(This story ran in the print edition of The Seattle Times today. – Janet I. Tu)
From the announcement of a Web marketplace to new ways to group contacts, Tuesday’s rollout of Mango, the wide-ranging update to Microsoft’s Windows Phone operating system (OS), is intended to generate buzz.
And, indeed, some Windows Phone users are already posting excited tweets, and early reviews are positive.
But Mango is also shouldering great expectations.
With this update, Microsoft needs to show that it can compete in the global smartphone market. It currently has less than 2 percent of that market, steamrollered by Google’s Android and Apple’s iOS platforms.

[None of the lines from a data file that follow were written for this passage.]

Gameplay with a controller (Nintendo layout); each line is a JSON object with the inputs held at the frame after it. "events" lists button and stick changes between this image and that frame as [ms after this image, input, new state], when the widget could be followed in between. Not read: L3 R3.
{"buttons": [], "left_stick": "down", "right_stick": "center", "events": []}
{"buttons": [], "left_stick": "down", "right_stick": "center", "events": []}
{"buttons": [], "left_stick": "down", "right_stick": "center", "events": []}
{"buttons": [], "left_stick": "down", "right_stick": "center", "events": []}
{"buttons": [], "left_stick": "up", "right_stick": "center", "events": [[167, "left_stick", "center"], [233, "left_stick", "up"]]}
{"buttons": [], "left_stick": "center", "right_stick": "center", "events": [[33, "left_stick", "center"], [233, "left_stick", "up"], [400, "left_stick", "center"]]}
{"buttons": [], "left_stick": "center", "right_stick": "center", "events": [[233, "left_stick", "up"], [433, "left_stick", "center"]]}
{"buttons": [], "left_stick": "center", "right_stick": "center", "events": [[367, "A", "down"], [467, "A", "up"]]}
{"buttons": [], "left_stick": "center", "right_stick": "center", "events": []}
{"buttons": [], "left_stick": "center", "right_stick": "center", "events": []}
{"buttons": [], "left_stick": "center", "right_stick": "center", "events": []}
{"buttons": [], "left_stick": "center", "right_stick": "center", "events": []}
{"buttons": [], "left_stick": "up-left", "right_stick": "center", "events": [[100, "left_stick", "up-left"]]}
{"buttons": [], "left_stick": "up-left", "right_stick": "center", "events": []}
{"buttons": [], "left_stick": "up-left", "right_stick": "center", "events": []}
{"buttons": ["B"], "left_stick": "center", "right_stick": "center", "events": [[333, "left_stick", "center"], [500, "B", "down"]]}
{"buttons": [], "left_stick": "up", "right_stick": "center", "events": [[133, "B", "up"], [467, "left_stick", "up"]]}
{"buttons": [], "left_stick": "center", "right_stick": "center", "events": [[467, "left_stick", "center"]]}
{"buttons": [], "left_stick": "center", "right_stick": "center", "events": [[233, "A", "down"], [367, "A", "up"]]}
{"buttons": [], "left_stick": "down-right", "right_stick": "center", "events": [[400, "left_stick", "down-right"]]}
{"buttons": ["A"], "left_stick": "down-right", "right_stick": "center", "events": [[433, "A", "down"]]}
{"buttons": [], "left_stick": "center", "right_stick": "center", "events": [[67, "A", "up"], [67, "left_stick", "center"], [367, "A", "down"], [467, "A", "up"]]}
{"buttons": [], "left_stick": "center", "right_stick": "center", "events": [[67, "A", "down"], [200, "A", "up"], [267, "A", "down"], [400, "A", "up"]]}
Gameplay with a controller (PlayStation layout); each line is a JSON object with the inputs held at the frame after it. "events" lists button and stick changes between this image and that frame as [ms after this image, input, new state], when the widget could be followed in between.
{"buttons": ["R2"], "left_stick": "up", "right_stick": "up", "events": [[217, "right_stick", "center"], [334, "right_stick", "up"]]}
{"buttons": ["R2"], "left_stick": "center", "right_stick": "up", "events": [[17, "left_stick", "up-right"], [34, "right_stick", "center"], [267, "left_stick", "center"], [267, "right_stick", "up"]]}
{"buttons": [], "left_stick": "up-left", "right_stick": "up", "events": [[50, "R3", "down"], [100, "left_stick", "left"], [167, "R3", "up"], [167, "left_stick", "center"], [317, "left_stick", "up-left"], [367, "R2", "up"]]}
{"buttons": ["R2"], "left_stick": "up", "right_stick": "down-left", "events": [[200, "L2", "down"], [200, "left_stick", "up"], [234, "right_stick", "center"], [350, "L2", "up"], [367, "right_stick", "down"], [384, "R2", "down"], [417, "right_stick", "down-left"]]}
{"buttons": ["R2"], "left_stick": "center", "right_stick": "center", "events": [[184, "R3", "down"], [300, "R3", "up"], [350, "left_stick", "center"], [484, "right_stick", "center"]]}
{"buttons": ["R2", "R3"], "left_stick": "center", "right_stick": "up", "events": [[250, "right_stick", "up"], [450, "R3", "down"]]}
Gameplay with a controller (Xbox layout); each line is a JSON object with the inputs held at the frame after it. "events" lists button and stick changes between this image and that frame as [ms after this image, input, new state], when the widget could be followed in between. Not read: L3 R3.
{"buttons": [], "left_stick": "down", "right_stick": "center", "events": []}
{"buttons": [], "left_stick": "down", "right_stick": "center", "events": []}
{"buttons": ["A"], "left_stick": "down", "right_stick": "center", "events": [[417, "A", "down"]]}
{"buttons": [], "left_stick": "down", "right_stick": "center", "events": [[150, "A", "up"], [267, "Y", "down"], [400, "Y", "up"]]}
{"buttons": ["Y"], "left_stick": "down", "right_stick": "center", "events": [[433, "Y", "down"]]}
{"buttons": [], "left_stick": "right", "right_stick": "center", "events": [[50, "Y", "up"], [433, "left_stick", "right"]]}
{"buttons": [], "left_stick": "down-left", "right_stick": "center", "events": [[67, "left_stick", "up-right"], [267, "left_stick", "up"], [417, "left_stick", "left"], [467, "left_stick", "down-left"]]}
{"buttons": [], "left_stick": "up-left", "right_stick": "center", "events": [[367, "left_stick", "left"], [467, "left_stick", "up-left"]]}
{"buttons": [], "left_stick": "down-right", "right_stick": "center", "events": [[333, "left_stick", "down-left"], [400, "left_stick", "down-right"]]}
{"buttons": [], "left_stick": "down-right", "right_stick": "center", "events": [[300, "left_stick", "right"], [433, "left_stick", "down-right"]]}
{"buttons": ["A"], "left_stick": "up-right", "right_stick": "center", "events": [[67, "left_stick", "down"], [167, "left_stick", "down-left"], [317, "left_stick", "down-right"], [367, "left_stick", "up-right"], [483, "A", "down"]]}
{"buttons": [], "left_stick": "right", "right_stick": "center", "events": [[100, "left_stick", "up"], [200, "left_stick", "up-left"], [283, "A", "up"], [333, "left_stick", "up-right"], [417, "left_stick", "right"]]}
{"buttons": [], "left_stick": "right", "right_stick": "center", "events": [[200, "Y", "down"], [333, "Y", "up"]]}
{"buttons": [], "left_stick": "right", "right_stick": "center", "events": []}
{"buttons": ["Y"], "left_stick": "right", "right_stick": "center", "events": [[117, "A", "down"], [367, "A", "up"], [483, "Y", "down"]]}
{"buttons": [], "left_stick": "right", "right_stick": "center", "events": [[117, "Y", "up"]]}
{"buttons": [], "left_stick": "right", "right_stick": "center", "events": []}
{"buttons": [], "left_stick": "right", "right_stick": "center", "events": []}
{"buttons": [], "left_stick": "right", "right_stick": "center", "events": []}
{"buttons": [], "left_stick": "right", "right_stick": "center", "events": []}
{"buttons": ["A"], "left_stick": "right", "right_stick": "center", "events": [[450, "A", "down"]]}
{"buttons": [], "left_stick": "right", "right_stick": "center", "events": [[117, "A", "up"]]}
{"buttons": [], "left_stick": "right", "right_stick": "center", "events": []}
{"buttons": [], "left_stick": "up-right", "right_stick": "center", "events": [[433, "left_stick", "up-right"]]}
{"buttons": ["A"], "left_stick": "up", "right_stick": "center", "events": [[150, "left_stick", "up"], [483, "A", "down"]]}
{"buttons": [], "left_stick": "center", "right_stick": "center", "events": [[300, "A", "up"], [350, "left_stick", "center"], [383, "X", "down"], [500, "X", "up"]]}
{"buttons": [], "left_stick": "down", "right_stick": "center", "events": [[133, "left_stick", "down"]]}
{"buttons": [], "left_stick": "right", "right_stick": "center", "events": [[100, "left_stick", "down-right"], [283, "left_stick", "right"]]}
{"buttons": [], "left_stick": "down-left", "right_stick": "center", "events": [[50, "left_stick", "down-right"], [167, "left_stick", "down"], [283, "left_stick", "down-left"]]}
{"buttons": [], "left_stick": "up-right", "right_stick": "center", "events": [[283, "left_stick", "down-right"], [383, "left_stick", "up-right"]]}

Microsoft bigwigs have been talking up the 500 additional features that Mango, officially called Windows Phone 7.5, adds to Windows Phone 7.
But there are other factors at play — from marketing to getting developers to write applications for Mango to relationships with carriers — that Microsoft needs to heed in order to prevent Mango from becoming, well, so much crushed fruit in the global marketplace.
“Technologically, the Mango Phone 7.5 is very strong. There are very few people that have been arguing that,” said Rob Sanfilippo, a research vice president with Directions on Microsoft, an independent analysis firm not affiliated with Microsoft. “But there’s really a lot more of these other factors that are going to go into Mango’s success.”